Another exception is when the software being used is not compatible with either OpenCL or CUDA. In such cases, the choice of tool is again limited to what is available and compatible with the software. For example, if the software being used is designed to work only with CUDA, then OpenCL cannot be used.
Additionally, there may be cases where the specific task to be performed is better suited for one tool over the other, despite the general rule. For example, if the task involves a lot of integer operations, then OpenCL may be the better choice, even though CUDA is generally considered to be better for floating-point operations.
It is important to keep in mind that while OpenCL and CUDA are powerful tools, they are not always the best fit for every situation. Identifying exceptions to the rules and understanding when to use each tool is crucial for achieving the best results.
As with any skill, practice is key to improving your understanding and use of OpenCL and CUDA. Here are some practice exercises to help you hone your skills:
Exercise 1: Syntax
Fill in the blanks with the correct syntax for OpenCL or CUDA:
- ______ kernel void add(int a, int b, __global int* c)

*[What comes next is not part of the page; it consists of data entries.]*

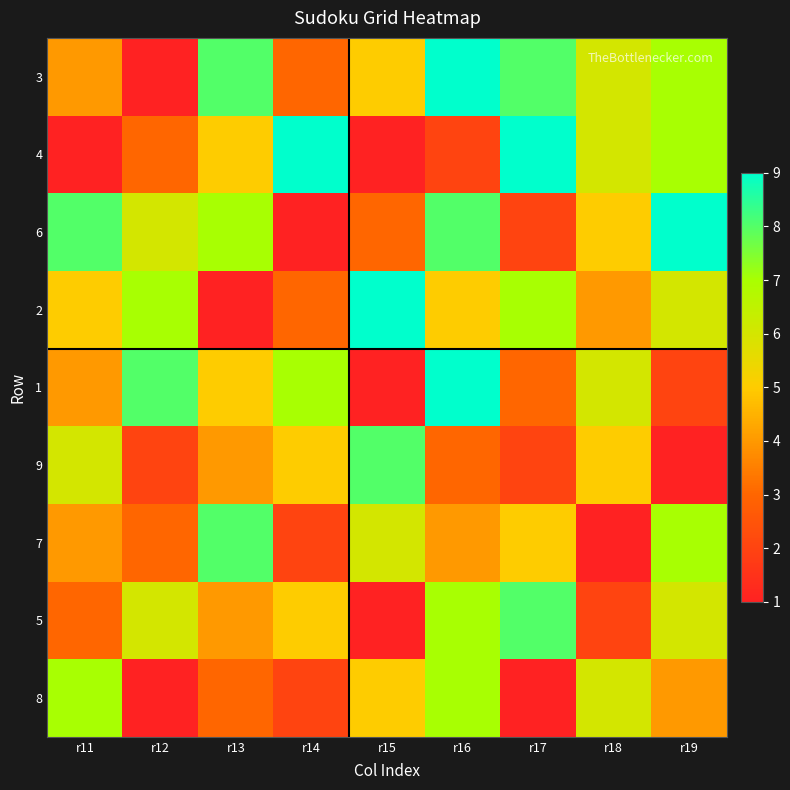

Reading left to right, extract all data points from this chart.

3: r11=4	r12=1	r13=8	r14=3	r15=5	r16=9	r17=8	r18=6	r19=7
4: r11=1	r12=3	r13=5	r14=9	r15=1	r16=2	r17=9	r18=6	r19=7
6: r11=8	r12=6	r13=7	r14=1	r15=3	r16=8	r17=2	r18=5	r19=9
2: r11=5	r12=7	r13=1	r14=3	r15=9	r16=5	r17=7	r18=4	r19=6
1: r11=4	r12=8	r13=5	r14=7	r15=1	r16=9	r17=3	r18=6	r19=2
9: r11=6	r12=2	r13=4	r14=5	r15=8	r16=3	r17=2	r18=5	r19=1
7: r11=4	r12=3	r13=8	r14=2	r15=6	r16=4	r17=5	r18=1	r19=7
5: r11=3	r12=6	r13=4	r14=5	r15=1	r16=7	r17=8	r18=2	r19=6
8: r11=7	r12=1	r13=3	r14=2	r15=5	r16=7	r17=1	r18=6	r19=4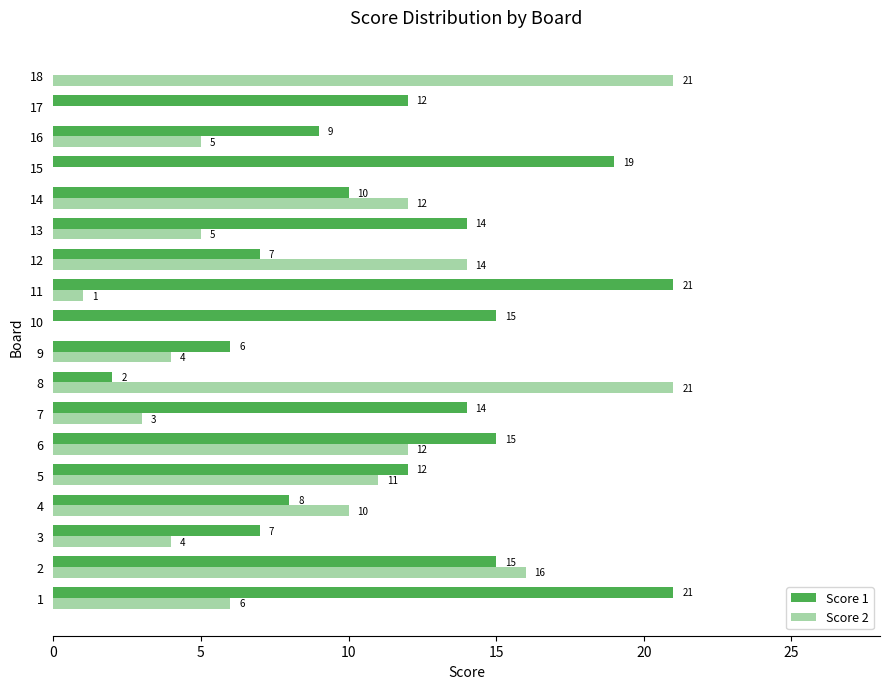

Between 8 and 16, which series saw the biggest shift?

Score 2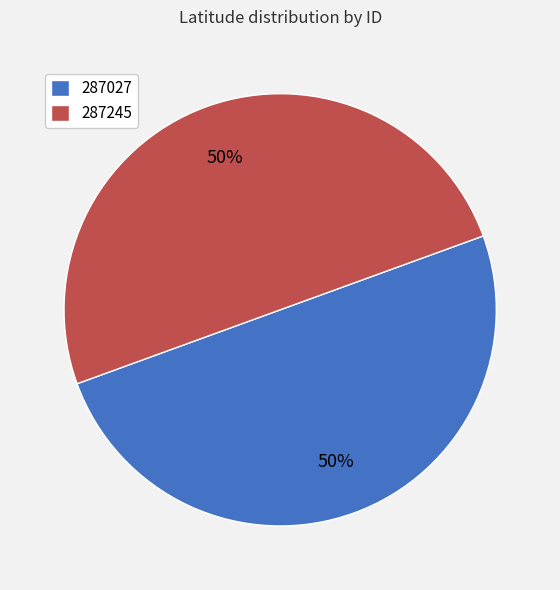

What is the ratio of the value at 287027 to the value at 287245?

1.0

- cudaMalloc(&______, size);
- ______ void __global__ saxpy(float a, float* x, float* y)
- ______ dim3 block(8, 8, 1);
Exercise 2: Performance
Given the following code snippets, which implementation will have better performance on a GPU? Explain why.
Answer: The error in this code is the use of the bitwise AND operator (&) instead of the logical AND operator (&&) in the if statement. The correct code should be:
After exploring the differences between OpenCL and CUDA, it is clear that both technologies have their strengths and weaknesses. OpenCL is a more versatile option that allows for cross-platform development and supports a wider range of devices. CUDA, on the other hand, offers superior performance on NVIDIA GPUs and has a more mature development ecosystem.
When deciding which technology to use, it is important to consider the specific needs and constraints of your project. If cross-platform compatibility is a priority, OpenCL may be the better choice. If performance on NVIDIA GPUs is critical, CUDA may be the way to go.
- OpenCL and CUDA are both technologies used for parallel computing on GPUs.
- OpenCL is more versatile and supports a wider range of devices, while CUDA offers superior performance on NVIDIA GPUs.
- The choice between OpenCL and CUDA depends on the specific needs and constraints of your project.
Regardless of which technology you choose, it is important to continue learning about grammar and language use. Effective communication is essential in any field, and improving your writing skills can help you convey your ideas more clearly and persuasively.
Shawn Manaher is the founder and CEO of The Content Authority. He’s one part content manager, one part writing ninja organizer, and two parts leader of top content creators. You don’t even want to know what he calls pancakes.